On Facebook | From Our Hearts; Sharing Our Stories | 12 November at 09:43
I love to move stones. I love to pick up stones. Well you see, that’s the difference between a rock and a stone. A rock is where is where nature left it. A stone is when a person creates something with it. That’s why we call them stone walls. I learned that in a book. So I turn rocks into stones. I just love to move stones. I like to put the world in order. And that’s what writers do. They put the world in order. It makes me very happy to do that.
Stories need a listener; I need a listener. Kind of like [drumming]—I don’t practice at home, because it’s a community thing. And the same with stories. I don’t practice my stories on my own. I practice them in front of audiences. Sometimes the first four or five times they’re pretty lame. ‘Cause I can’t tell. If I do a couple of lame ones, I try to do some good ones too. I’ll say, “This is a new story I’m just telling it for the first time, we’ll see how it goes.” And you can usually hear from the reaction. It’s a lot about rhythm with stories. You can hear from the reaction where the punch line is, where to pause, how to sort of time the story—a lot of it’s timing.
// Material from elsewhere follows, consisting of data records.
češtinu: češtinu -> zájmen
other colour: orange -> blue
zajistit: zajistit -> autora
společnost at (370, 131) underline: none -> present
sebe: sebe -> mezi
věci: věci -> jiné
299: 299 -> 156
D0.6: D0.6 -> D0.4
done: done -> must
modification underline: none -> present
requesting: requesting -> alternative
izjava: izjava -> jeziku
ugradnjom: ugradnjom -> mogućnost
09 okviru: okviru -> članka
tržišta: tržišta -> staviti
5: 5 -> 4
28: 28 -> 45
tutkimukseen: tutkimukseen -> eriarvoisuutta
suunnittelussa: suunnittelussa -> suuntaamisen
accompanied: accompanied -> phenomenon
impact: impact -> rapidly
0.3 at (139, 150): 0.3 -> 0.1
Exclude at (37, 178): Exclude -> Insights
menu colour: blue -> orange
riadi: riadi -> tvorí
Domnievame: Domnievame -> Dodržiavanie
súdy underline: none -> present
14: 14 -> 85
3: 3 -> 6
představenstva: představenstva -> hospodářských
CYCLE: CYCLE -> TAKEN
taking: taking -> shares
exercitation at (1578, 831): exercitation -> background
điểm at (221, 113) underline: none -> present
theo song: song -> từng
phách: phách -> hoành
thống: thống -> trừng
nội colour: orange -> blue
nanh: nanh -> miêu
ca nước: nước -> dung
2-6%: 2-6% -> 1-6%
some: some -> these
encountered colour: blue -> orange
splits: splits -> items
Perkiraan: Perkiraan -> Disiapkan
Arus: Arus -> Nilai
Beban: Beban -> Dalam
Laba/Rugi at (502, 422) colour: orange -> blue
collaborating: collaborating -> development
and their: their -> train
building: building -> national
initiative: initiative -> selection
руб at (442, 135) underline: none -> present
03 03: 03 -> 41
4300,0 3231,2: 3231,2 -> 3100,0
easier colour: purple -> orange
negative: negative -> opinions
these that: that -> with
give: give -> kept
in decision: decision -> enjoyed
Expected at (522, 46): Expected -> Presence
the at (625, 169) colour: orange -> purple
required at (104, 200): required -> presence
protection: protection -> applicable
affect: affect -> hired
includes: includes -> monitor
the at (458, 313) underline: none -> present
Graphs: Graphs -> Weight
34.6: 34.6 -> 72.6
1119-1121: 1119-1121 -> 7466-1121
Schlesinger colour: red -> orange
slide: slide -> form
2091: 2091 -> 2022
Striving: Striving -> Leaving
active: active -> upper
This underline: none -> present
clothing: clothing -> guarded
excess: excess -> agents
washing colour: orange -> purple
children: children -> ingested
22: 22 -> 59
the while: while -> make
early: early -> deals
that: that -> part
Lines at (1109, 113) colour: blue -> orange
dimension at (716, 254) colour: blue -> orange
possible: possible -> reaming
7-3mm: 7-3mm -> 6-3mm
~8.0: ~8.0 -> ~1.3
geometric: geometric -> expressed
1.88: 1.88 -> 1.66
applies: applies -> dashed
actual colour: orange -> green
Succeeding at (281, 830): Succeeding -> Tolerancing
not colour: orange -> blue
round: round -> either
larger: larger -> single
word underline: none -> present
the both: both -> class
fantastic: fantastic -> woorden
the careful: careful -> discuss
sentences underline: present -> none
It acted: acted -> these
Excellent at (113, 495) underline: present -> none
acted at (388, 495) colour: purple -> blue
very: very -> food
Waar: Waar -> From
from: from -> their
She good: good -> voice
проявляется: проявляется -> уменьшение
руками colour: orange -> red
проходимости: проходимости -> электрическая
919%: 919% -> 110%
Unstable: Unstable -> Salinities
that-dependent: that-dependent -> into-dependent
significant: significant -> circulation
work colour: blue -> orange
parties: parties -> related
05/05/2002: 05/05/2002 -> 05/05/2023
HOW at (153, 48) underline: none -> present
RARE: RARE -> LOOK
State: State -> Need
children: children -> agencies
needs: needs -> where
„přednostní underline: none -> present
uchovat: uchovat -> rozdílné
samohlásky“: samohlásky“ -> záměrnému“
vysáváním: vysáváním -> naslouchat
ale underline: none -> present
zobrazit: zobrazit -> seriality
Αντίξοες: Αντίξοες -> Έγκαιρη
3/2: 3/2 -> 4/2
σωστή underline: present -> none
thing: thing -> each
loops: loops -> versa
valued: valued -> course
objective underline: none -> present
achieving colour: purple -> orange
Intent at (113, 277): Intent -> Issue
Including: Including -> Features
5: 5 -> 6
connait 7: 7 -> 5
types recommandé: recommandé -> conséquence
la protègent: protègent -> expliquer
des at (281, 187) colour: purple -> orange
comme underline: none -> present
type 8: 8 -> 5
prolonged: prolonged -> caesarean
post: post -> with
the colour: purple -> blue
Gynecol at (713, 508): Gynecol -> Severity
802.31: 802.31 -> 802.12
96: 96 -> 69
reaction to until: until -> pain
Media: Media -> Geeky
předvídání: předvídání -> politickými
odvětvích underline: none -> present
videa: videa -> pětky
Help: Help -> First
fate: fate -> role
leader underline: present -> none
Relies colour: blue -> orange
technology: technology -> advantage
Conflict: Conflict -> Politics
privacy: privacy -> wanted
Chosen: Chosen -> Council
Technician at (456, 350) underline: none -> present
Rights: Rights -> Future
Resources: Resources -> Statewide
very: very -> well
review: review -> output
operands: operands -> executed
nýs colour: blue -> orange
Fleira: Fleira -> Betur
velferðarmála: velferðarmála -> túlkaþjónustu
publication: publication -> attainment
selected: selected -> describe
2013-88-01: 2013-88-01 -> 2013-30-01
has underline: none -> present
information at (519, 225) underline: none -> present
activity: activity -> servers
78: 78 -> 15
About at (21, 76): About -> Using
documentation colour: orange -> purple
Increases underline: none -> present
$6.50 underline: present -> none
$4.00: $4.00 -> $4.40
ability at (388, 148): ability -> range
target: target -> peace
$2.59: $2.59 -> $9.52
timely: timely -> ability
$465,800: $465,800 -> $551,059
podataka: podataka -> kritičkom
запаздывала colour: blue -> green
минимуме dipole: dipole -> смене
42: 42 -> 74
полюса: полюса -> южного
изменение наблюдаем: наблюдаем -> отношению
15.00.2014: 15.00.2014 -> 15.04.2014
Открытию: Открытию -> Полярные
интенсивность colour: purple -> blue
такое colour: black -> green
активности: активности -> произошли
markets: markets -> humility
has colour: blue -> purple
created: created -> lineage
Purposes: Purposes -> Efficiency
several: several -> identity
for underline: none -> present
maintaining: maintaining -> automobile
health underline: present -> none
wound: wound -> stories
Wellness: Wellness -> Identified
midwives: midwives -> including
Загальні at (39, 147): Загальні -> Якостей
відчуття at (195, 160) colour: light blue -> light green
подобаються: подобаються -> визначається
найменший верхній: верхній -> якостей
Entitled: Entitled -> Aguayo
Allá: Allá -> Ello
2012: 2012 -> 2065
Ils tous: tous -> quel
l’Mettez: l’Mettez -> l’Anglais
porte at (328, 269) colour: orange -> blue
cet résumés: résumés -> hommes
Go from town to town and take those stories with you; it’s sort of a weaving, a weaving back and forth, one story overlaps another.
People want their stories retold. There’s a real attraction to that. People are excited. The thing about stories is you pass them on. Stories sustain us. They maintain our identity.
A man came up to me after a program and said, “I’ve just had this realization, and I think you’d appreciate it. I have these kids [and] I was always worried about what they were doing, and who they married, and what they did for work. I’ve realized the advice to give is, ‘Whatever you do, make it a good story. Whatever it is that you do, make it a good story.”